BRIEF:
Rewrite the entries below, swapping every "clock" for "watch" and keeping all other text unchanged.

* begin RECORDS FOR THIS TASK *

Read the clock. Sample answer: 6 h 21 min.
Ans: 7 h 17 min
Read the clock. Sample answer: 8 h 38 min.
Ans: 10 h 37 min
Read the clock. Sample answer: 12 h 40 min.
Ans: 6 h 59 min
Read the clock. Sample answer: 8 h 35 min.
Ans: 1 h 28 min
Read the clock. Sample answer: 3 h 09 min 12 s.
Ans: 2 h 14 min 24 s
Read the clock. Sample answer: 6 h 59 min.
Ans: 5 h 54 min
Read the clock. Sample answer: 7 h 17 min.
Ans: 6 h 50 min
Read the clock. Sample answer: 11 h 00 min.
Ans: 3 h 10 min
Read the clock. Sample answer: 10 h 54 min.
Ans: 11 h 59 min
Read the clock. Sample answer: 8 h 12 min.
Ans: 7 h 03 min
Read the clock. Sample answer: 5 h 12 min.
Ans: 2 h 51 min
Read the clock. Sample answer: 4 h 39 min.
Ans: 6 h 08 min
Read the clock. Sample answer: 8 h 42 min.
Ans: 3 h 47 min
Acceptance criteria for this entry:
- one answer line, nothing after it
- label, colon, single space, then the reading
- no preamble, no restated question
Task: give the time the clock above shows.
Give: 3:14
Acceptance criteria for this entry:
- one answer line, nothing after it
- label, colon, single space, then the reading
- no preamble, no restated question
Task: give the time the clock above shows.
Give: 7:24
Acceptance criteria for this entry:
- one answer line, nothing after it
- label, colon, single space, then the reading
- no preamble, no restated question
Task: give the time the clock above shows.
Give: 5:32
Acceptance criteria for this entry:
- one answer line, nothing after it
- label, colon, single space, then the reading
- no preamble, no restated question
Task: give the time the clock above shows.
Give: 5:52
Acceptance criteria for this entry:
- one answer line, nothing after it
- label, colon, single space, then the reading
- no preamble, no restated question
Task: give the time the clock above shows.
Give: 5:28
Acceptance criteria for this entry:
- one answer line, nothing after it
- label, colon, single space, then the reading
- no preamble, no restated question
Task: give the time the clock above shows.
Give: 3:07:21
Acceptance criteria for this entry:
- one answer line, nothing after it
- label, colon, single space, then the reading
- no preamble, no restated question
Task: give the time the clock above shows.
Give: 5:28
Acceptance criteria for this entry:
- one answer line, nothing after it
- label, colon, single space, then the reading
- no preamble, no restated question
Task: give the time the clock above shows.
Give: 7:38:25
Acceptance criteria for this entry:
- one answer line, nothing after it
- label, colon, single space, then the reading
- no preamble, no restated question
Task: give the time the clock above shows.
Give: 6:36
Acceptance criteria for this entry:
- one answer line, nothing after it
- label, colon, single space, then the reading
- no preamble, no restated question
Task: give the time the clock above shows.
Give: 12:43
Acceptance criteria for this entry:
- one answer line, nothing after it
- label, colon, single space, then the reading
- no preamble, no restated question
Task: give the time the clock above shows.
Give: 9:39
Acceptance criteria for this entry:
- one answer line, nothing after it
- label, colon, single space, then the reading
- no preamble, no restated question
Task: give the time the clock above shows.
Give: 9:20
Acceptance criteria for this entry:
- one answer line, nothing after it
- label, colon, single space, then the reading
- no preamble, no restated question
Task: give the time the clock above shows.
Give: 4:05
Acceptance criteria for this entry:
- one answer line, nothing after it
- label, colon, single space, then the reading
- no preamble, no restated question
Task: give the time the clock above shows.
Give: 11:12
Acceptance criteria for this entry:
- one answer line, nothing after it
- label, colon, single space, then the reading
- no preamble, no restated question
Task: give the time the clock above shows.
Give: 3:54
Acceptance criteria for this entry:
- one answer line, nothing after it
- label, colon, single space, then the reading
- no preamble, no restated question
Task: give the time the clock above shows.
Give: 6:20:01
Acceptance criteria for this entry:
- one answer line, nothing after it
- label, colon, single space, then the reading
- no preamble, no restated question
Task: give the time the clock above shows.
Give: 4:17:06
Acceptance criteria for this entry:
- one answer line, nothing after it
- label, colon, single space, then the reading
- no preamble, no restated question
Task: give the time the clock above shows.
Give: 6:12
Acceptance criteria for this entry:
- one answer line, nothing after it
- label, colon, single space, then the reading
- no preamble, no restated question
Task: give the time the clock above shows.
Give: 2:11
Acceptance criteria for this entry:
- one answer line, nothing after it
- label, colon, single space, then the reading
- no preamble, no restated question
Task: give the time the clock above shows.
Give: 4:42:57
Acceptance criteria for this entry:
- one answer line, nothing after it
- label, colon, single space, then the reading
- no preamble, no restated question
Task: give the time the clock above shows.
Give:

* end RECORDS FOR THIS TASK *

RESULT FOR THIS TASK:
Read the watch. Sample answer: 6 h 21 min.
Ans: 7 h 17 min
Read the watch. Sample answer: 8 h 38 min.
Ans: 10 h 37 min
Read the watch. Sample answer: 12 h 40 min.
Ans: 6 h 59 min
Read the watch. Sample answer: 8 h 35 min.
Ans: 1 h 28 min
Read the watch. Sample answer: 3 h 09 min 12 s.
Ans: 2 h 14 min 24 s
Read the watch. Sample answer: 6 h 59 min.
Ans: 5 h 54 min
Read the watch. Sample answer: 7 h 17 min.
Ans: 6 h 50 min
Read the watch. Sample answer: 11 h 00 min.
Ans: 3 h 10 min
Read the watch. Sample answer: 10 h 54 min.
Ans: 11 h 59 min
Read the watch. Sample answer: 8 h 12 min.
Ans: 7 h 03 min
Read the watch. Sample answer: 5 h 12 min.
Ans: 2 h 51 min
Read the watch. Sample answer: 4 h 39 min.
Ans: 6 h 08 min
Read the watch. Sample answer: 8 h 42 min.
Ans: 3 h 47 min
Acceptance criteria for this entry:
- one answer line, nothing after it
- label, colon, single space, then the reading
- no preamble, no restated question
Task: give the time the watch above shows.
Give: 3:14
Acceptance criteria for this entry:
- one answer line, nothing after it
- label, colon, single space, then the reading
- no preamble, no restated question
Task: give the time the watch above shows.
Give: 7:24
Acceptance criteria for this entry:
- one answer line, nothing after it
- label, colon, single space, then the reading
- no preamble, no restated question
Task: give the time the watch above shows.
Give: 5:32
Acceptance criteria for this entry:
- one answer line, nothing after it
- label, colon, single space, then the reading
- no preamble, no restated question
Task: give the time the watch above shows.
Give: 5:52
Acceptance criteria for this entry:
- one answer line, nothing after it
- label, colon, single space, then the reading
- no preamble, no restated question
Task: give the time the watch above shows.
Give: 5:28
Acceptance criteria for this entry:
- one answer line, nothing after it
- label, colon, single space, then the reading
- no preamble, no restated question
Task: give the time the watch above shows.
Give: 3:07:21
Acceptance criteria for this entry:
- one answer line, nothing after it
- label, colon, single space, then the reading
- no preamble, no restated question
Task: give the time the watch above shows.
Give: 5:28
Acceptance criteria for this entry:
- one answer line, nothing after it
- label, colon, single space, then the reading
- no preamble, no restated question
Task: give the time the watch above shows.
Give: 7:38:25
Acceptance criteria for this entry:
- one answer line, nothing after it
- label, colon, single space, then the reading
- no preamble, no restated question
Task: give the time the watch above shows.
Give: 6:36
Acceptance criteria for this entry:
- one answer line, nothing after it
- label, colon, single space, then the reading
- no preamble, no restated question
Task: give the time the watch above shows.
Give: 12:43
Acceptance criteria for this entry:
- one answer line, nothing after it
- label, colon, single space, then the reading
- no preamble, no restated question
Task: give the time the watch above shows.
Give: 9:39
Acceptance criteria for this entry:
- one answer line, nothing after it
- label, colon, single space, then the reading
- no preamble, no restated question
Task: give the time the watch above shows.
Give: 9:20
Acceptance criteria for this entry:
- one answer line, nothing after it
- label, colon, single space, then the reading
- no preamble, no restated question
Task: give the time the watch above shows.
Give: 4:05
Acceptance criteria for this entry:
- one answer line, nothing after it
- label, colon, single space, then the reading
- no preamble, no restated question
Task: give the time the watch above shows.
Give: 11:12
Acceptance criteria for this entry:
- one answer line, nothing after it
- label, colon, single space, then the reading
- no preamble, no restated question
Task: give the time the watch above shows.
Give: 3:54
Acceptance criteria for this entry:
- one answer line, nothing after it
- label, colon, single space, then the reading
- no preamble, no restated question
Task: give the time the watch above shows.
Give: 6:20:01
Acceptance criteria for this entry:
- one answer line, nothing after it
- label, colon, single space, then the reading
- no preamble, no restated question
Task: give the time the watch above shows.
Give: 4:17:06
Acceptance criteria for this entry:
- one answer line, nothing after it
- label, colon, single space, then the reading
- no preamble, no restated question
Task: give the time the watch above shows.
Give: 6:12
Acceptance criteria for this entry:
- one answer line, nothing after it
- label, colon, single space, then the reading
- no preamble, no restated question
Task: give the time the watch above shows.
Give: 2:11
Acceptance criteria for this entry:
- one answer line, nothing after it
- label, colon, single space, then the reading
- no preamble, no restated question
Task: give the time the watch above shows.
Give: 4:42:57
Acceptance criteria for this entry:
- one answer line, nothing after it
- label, colon, single space, then the reading
- no preamble, no restated question
Task: give the time the watch above shows.
Give:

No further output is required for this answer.